Start of Data section

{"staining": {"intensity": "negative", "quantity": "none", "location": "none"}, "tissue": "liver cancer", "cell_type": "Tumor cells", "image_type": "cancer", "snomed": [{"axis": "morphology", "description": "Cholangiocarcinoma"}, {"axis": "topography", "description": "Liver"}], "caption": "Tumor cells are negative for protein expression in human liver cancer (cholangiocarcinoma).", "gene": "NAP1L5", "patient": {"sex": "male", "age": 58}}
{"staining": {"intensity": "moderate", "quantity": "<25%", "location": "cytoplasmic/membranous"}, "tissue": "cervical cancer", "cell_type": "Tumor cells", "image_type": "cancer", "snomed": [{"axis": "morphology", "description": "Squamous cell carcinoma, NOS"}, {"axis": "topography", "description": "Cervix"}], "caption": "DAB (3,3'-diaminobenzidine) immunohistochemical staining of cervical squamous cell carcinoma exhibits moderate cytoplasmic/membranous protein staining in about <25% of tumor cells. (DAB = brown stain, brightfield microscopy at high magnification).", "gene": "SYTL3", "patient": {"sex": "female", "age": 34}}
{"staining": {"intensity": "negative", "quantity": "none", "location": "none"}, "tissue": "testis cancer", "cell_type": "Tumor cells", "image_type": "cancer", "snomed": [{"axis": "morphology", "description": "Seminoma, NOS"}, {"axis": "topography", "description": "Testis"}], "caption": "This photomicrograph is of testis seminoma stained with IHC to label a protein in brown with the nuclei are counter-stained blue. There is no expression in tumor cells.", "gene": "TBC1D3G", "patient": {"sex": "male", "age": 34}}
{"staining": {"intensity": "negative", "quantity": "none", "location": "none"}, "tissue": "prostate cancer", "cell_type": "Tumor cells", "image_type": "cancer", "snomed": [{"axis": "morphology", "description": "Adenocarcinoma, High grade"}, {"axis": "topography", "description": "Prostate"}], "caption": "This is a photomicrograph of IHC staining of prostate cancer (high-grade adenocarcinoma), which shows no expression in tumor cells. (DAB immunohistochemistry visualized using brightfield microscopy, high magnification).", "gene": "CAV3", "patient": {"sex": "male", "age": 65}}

End of Data section

Your objective ▸
Return an exact copy of the listing.

Reply ▸
{"staining": {"intensity": "negative", "quantity": "none", "location": "none"}, "tissue": "liver cancer", "cell_type": "Tumor cells", "image_type": "cancer", "snomed": [{"axis": "morphology", "description": "Cholangiocarcinoma"}, {"axis": "topography", "description": "Liver"}], "caption": "Tumor cells are negative for protein expression in human liver cancer (cholangiocarcinoma).", "gene": "NAP1L5", "patient": {"sex": "male", "age": 58}}
{"staining": {"intensity": "moderate", "quantity": "<25%", "location": "cytoplasmic/membranous"}, "tissue": "cervical cancer", "cell_type": "Tumor cells", "image_type": "cancer", "snomed": [{"axis": "morphology", "description": "Squamous cell carcinoma, NOS"}, {"axis": "topography", "description": "Cervix"}], "caption": "DAB (3,3'-diaminobenzidine) immunohistochemical staining of cervical squamous cell carcinoma exhibits moderate cytoplasmic/membranous protein staining in about <25% of tumor cells. (DAB = brown stain, brightfield microscopy at high magnification).", "gene": "SYTL3", "patient": {"sex": "female", "age": 34}}
{"staining": {"intensity": "negative", "quantity": "none", "location": "none"}, "tissue": "testis cancer", "cell_type": "Tumor cells", "image_type": "cancer", "snomed": [{"axis": "morphology", "description": "Seminoma, NOS"}, {"axis": "topography", "description": "Testis"}], "caption": "This photomicrograph is of testis seminoma stained with IHC to label a protein in brown with the nuclei are counter-stained blue. There is no expression in tumor cells.", "gene": "TBC1D3G", "patient": {"sex": "male", "age": 34}}
{"staining": {"intensity": "negative", "quantity": "none", "location": "none"}, "tissue": "prostate cancer", "cell_type": "Tumor cells", "image_type": "cancer", "snomed": [{"axis": "morphology", "description": "Adenocarcinoma, High grade"}, {"axis": "topography", "description": "Prostate"}], "caption": "This is a photomicrograph of IHC staining of prostate cancer (high-grade adenocarcinoma), which shows no expression in tumor cells. (DAB immunohistochemistry visualized using brightfield microscopy, high magnification).", "gene": "CAV3", "patient": {"sex": "male", "age": 65}}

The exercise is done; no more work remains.